Algunos niños empezaron a embriagarse apenas pudieron. Salían del campo, heridos y cansados, y se curaban el susto escupiéndose alcohol en las espaldas. Pronto encontraron gusto en la punzada caliente: comenzaron a beberlo juntos y a veces solos en el terreno de los sauces muertos. Se quedaban dormidos debajo de ellos, sin advertir el riesgo de que cualquier día, con el viento, fueran a derribarse y caerles encima.

Ya casi no había agua en los filamentos. Cada árbol estaba sostenido únicamente por los raigones más profundos, que murieron allá en lo oculto buscándola. La tierra se había secado en pocos años y por eso estaba dura y bien asentada sobre la sed de las raíces. La sed de los niños también se hallaba escondida en ese rincón del pueblo. Juntos niños y ramas, vómitos y lágrimas, los despojos de todos esos que eran empujados a la vida veloz y breve.

Los niños borrachos hablaban nombrando cosas sabias, pero no sabían lo que decían porque de improviso enunciaban el golpe de la emoción que los atravesaba. Sus discursos se asemejaban a las primeras palabras de un niño que tiene hambre o que extraña algo o a alguien: formulaban con ruido la experiencia, la pura sensación. A todos sus escuchas los recorría la sensación de estar presenciando el origen del lenguaje mismo. Quizá por eso, sin que supieran bien por qué, cuando eran traspasados por el silencio, una oculta nostalgia los invadía.

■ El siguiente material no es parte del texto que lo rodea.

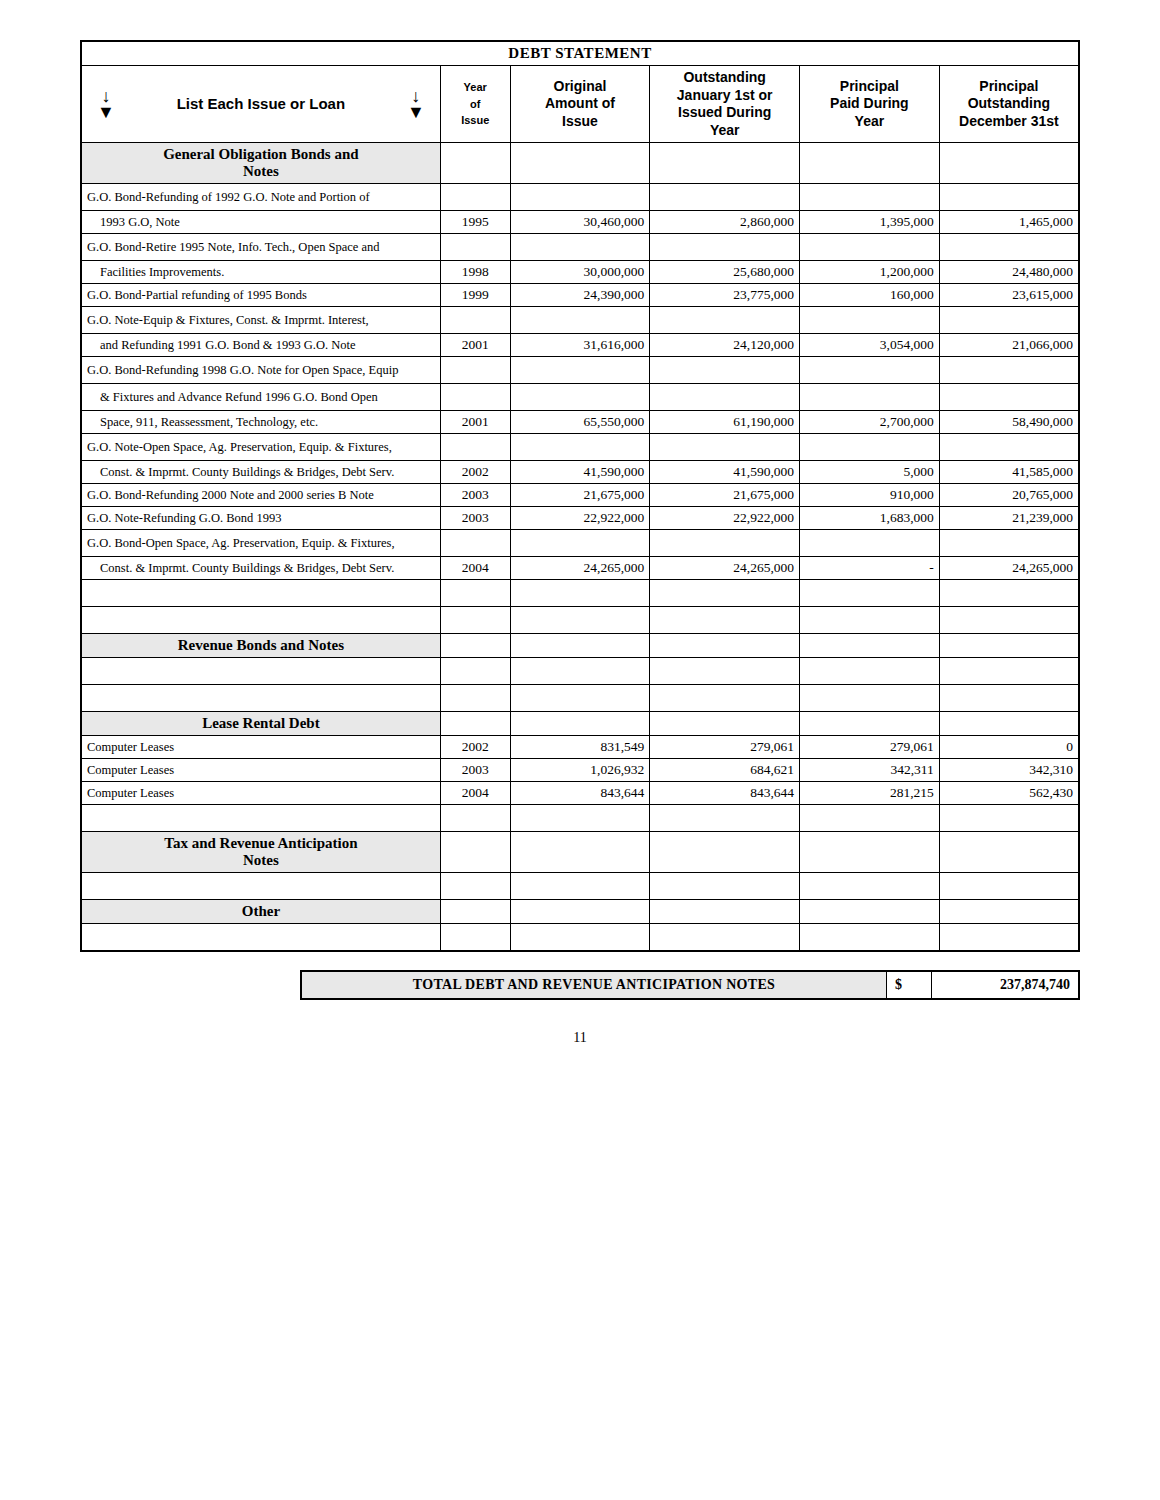| DEBT STATEMENT |
| ↓ ▼ List Each Issue or Loan ↓ ▼ | Year of Issue | Original Amount of Issue | Outstanding January 1st or Issued During Year | Principal Paid During Year | Principal Outstanding December 31st |
| General Obligation Bonds and Notes | | | | | |
| G.O. Bond-Refunding of 1992 G.O. Note and Portion of | | | | | |
| 1993 G.O, Note | 1995 | 30,460,000 | 2,860,000 | 1,395,000 | 1,465,000 |
| G.O. Bond-Retire 1995 Note, Info. Tech., Open Space and | | | | | |
| Facilities Improvements. | 1998 | 30,000,000 | 25,680,000 | 1,200,000 | 24,480,000 |
| G.O. Bond-Partial refunding of 1995 Bonds | 1999 | 24,390,000 | 23,775,000 | 160,000 | 23,615,000 |
| G.O. Note-Equip & Fixtures, Const. & Imprmt. Interest, | | | | | |
| and Refunding 1991 G.O. Bond & 1993 G.O. Note | 2001 | 31,616,000 | 24,120,000 | 3,054,000 | 21,066,000 |
| G.O. Bond-Refunding 1998 G.O. Note for Open Space, Equip | | | | | |
| & Fixtures and Advance Refund 1996 G.O. Bond Open | | | | | |
| Space, 911, Reassessment, Technology, etc. | 2001 | 65,550,000 | 61,190,000 | 2,700,000 | 58,490,000 |
| G.O. Note-Open Space, Ag. Preservation, Equip. & Fixtures, | | | | | |
| Const. & Imprmt. County Buildings & Bridges, Debt Serv. | 2002 | 41,590,000 | 41,590,000 | 5,000 | 41,585,000 |
| G.O. Bond-Refunding 2000 Note and 2000 series B Note | 2003 | 21,675,000 | 21,675,000 | 910,000 | 20,765,000 |
| G.O. Note-Refunding G.O. Bond 1993 | 2003 | 22,922,000 | 22,922,000 | 1,683,000 | 21,239,000 |
| G.O. Bond-Open Space, Ag. Preservation, Equip. & Fixtures, | | | | | |
| Const. & Imprmt. County Buildings & Bridges, Debt Serv. | 2004 | 24,265,000 | 24,265,000 | - | 24,265,000 |
| Revenue Bonds and Notes | | | | | |
| Lease Rental Debt | | | | | |
| Computer Leases | 2002 | 831,549 | 279,061 | 279,061 | 0 |
| Computer Leases | 2003 | 1,026,932 | 684,621 | 342,311 | 342,310 |
| Computer Leases | 2004 | 843,644 | 843,644 | 281,215 | 562,430 |
| Tax and Revenue Anticipation Notes | | | | | |
| Other | | | | | |
| TOTAL DEBT AND REVENUE ANTICIPATION NOTES | $ | 237,874,740 |
11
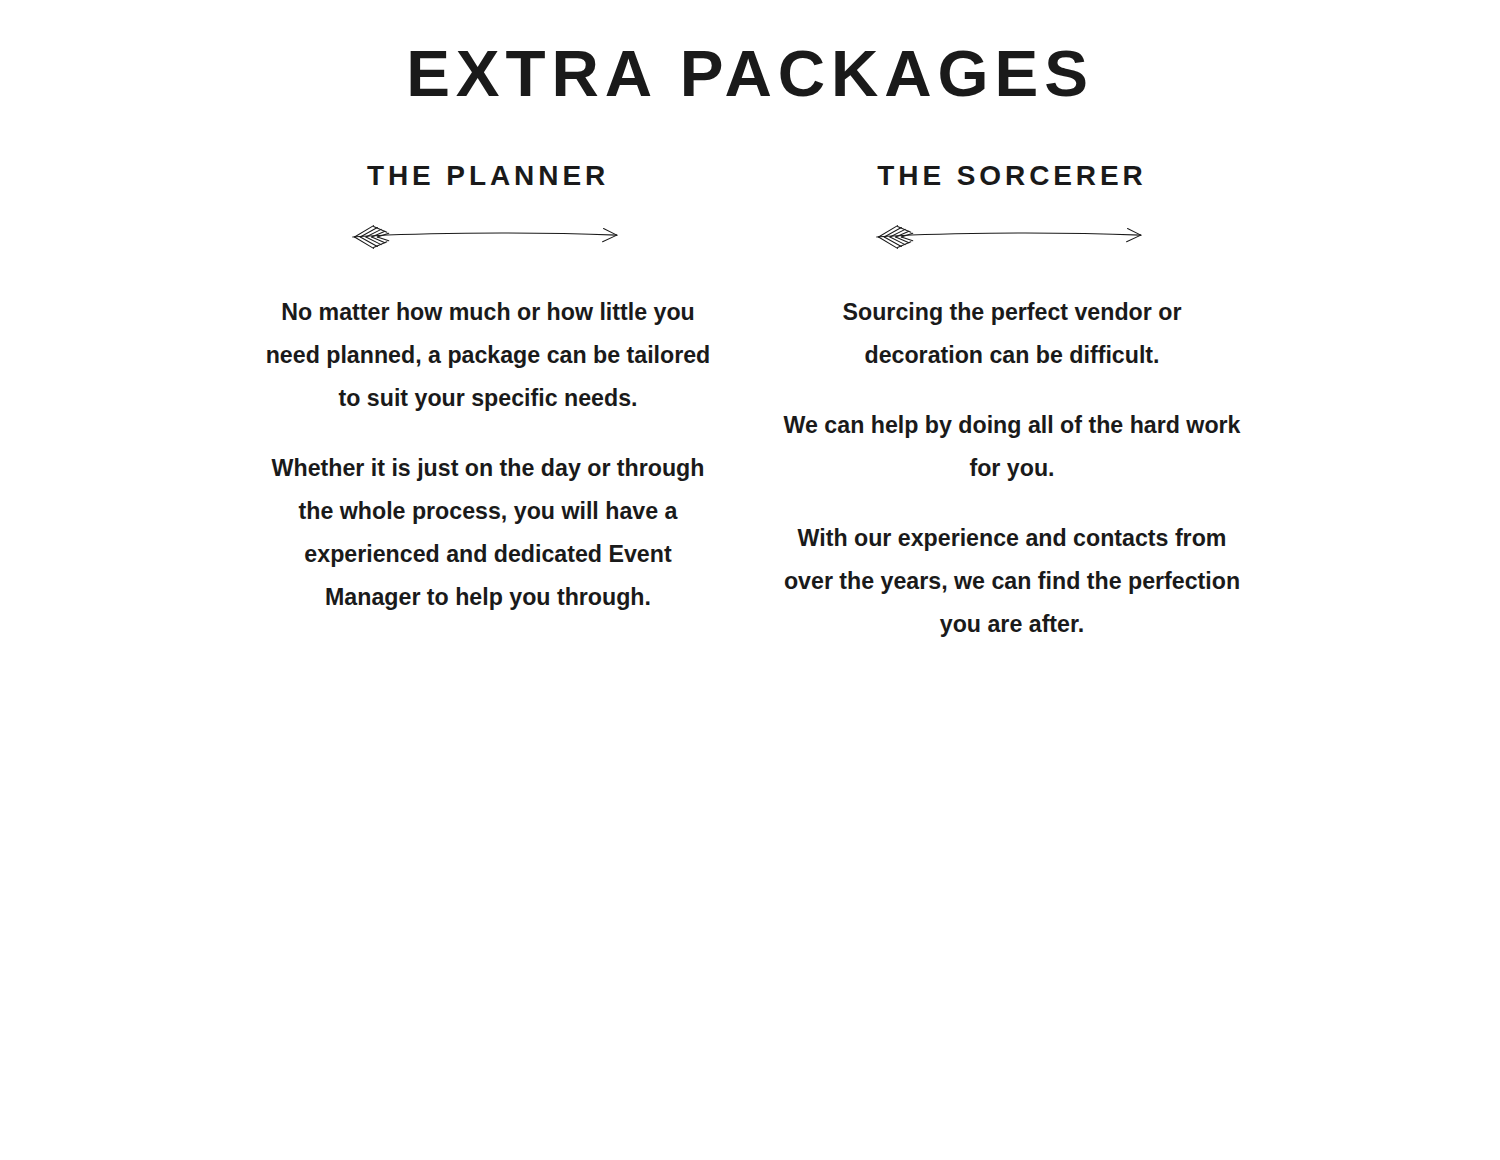Extra Packages
The Planner
No matter how much or how little you need planned, a package can be tailored to suit your specific needs.
Whether it is just on the day or through the whole process, you will have a experienced and dedicated Event Manager to help you through.
The Sorcerer
Sourcing the perfect vendor or decoration can be difficult.
We can help by doing all of the hard work for you.
With our experience and contacts from over the years, we can find the perfection you are after.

Como pasa con los idiomas que inventan los niños, al amoldarse al resto del mundo, al tomar una verdadera forma, algo de pasión, de pureza del primer murmullo se perdía. Las palabras eran sólo palabras y a veces confundían más que el llanto, la risa o el temblor que acompañaba al primer intento de un niño para enunciar el agua ante la sed, el amor ante la madre, el hambre ante la nada.

El idioma que los niños borrachos habían escuchado al nacer era de acero y hierba, imitaba el correr del agua, las voces de los árboles que en días de viento parecían un mar intercambiado por instantes con el cielo. Ahora y desde hacía tiempo, los nuevos dueños habían instaurado el idioma de los Otros. Y si un niño imitaba el sonido de un río seco para decir “Me siento solo”, lo callaban y en la iglesia el sacerdote mencionaba el gran fuego que asediaba a los rebeldes. La culebra que había fundado ese pueblo desovando fue convertida en la Culebra de un tal Satanás, un hombre con cornamenta, rojo como la sangre, que hacía pecar a todos obligándolos a hablar como salvajes, a reproducir el ruido de las cosas. Pecar era murmurar con indefinibles vocales híbridas intentando expresar el sentimiento de la pérdida (sonido fugaz, más parecido al eco, al rumor, a los crujidos); se pecaba si la palabra cantada intentaba articular el júbilo de la risa (palabra tímida, sin estruendo, larga en A, corta en I, dicha sin usar los dientes, porque en esas blancas barreras podridas la alegría podía extraviarse antes de salirse de la boca). Pero Dios, Dios era la civilización y la cura, decía el sacerdote, la medicina para todas las cosas y hablaba la lengua de los Otros.

El idioma de acero y hierba comenzó a parecer el idioma que canta la mala sangre, porque ya hacía años que cuando un niño o un viejo hablaban su lengua materna, alguien lo golpeaba y entonces su voz ya no decía “agua”, decía “rojo”, decía “duele”. Llegó el desuso y el idioma que mejor hablaron se volvió el lenguaje del secreto y la desobediencia. El idioma de comunicarse entre niños el lugar recóndito para hallar la piedra antigua o el extraño ramo de orquídeas ya floreadas para vender a los extraños. El idioma para preguntarse: “Si estas tierras no tenían dueño ni precio, ¿por qué ahora debemos a Dios nuestras cosechas?”

Se eleva el sol, los orines se evaporan y el vaho caldea, con un olor a hígado, la arena. Los niños borrachos descansan su sed en las siestas, son llagas andantes, tiznadas, ensombrecidas.